Johnny had killed so
easily. So calmly. He didn’t think about it much at the time because he had to get Zack back to the fort. Had to do so while they still had time to save his leg. But when he thought about it later, he realized he hadn’t been afraid. When those Comanches had been riding down on him and firing their rifles at him, an almost unnatural calmness had come over him and he didn’t even flinch as their bullets kicked up dirt at his feet.
It was this calmness that had helped him survive so many gunfights over the years. His skills at trick-shooting helped, but if you can’t hold your gun hand steady when the bullets are flying, then trick-shooting won’t do you a lick of good.
He had killed so many men over the years. He had long since lost track of the number.

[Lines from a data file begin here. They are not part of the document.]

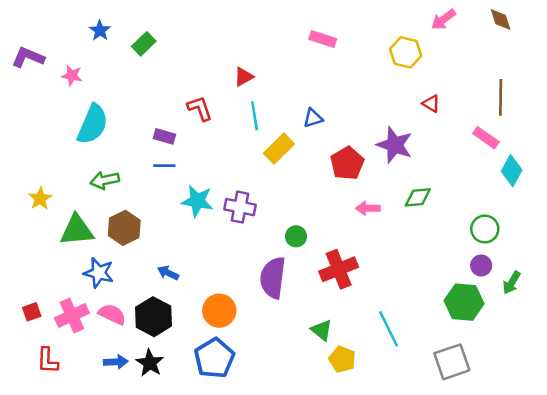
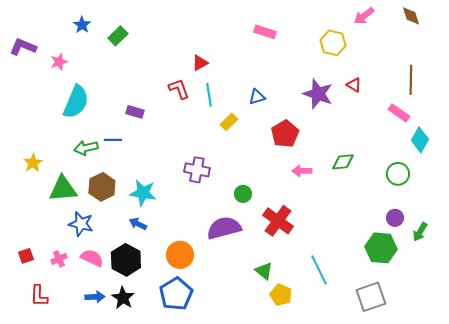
pink star: (72, 76) -> (59, 62), turned -30
red L-shape: (200, 108) -> (179, 89), moved
purple star: (395, 145) -> (318, 94), moved
yellow rectangle: (279, 149) -> (229, 122), size x0.7
blue line: (164, 166) -> (113, 140), moved
cyan star: (197, 201) -> (143, 193), moved
green circle: (485, 229) -> (398, 174), moved
red cross: (339, 269) -> (278, 221), turned -32
purple semicircle: (273, 278) -> (224, 228), turned 68
pink cross: (72, 315) -> (59, 259), size x0.6

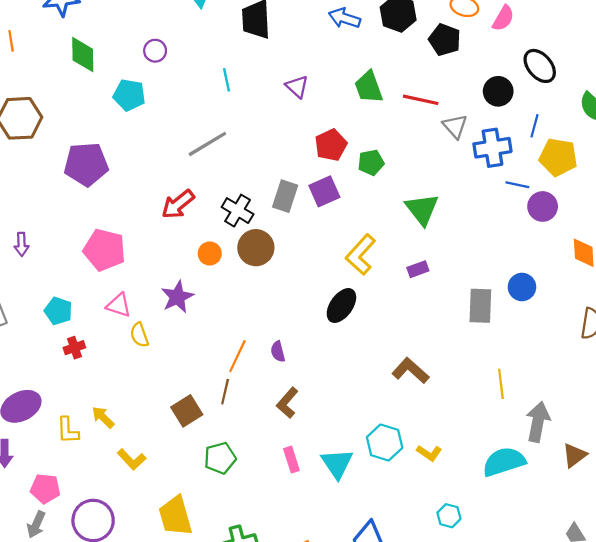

Last summer, Johnny had considered adding one more to the list. Aloysius Randall, owner of the hotel in town and chair of the Town Council. Randall had tried to force his intentions onto Bree. Johnny had never killed a man who didn’t need it, and he knew few who needed it more than Randall. But Bree had beaten the stuffing out of the man, so Johnny decided that would be good enough. He didn’t want more blood on his hands.
To sleep without his gun within reach had been a big decision, but not as big as the one he was now considering. To go all the way downstairs without it.
He drew a deep breath. Just the thought of not having his gun with him set him on edge. But it was time. He had been living like he was in a perpetual state of war for too long.
He walked over to the foot of the bed, buckled his gunbelt to itself and then hooked it around the post, and left it there.
He took a step back. He felt a little shaken, almost on the verge of panic. His stomach felt jittery. He found it a little hard to breathe.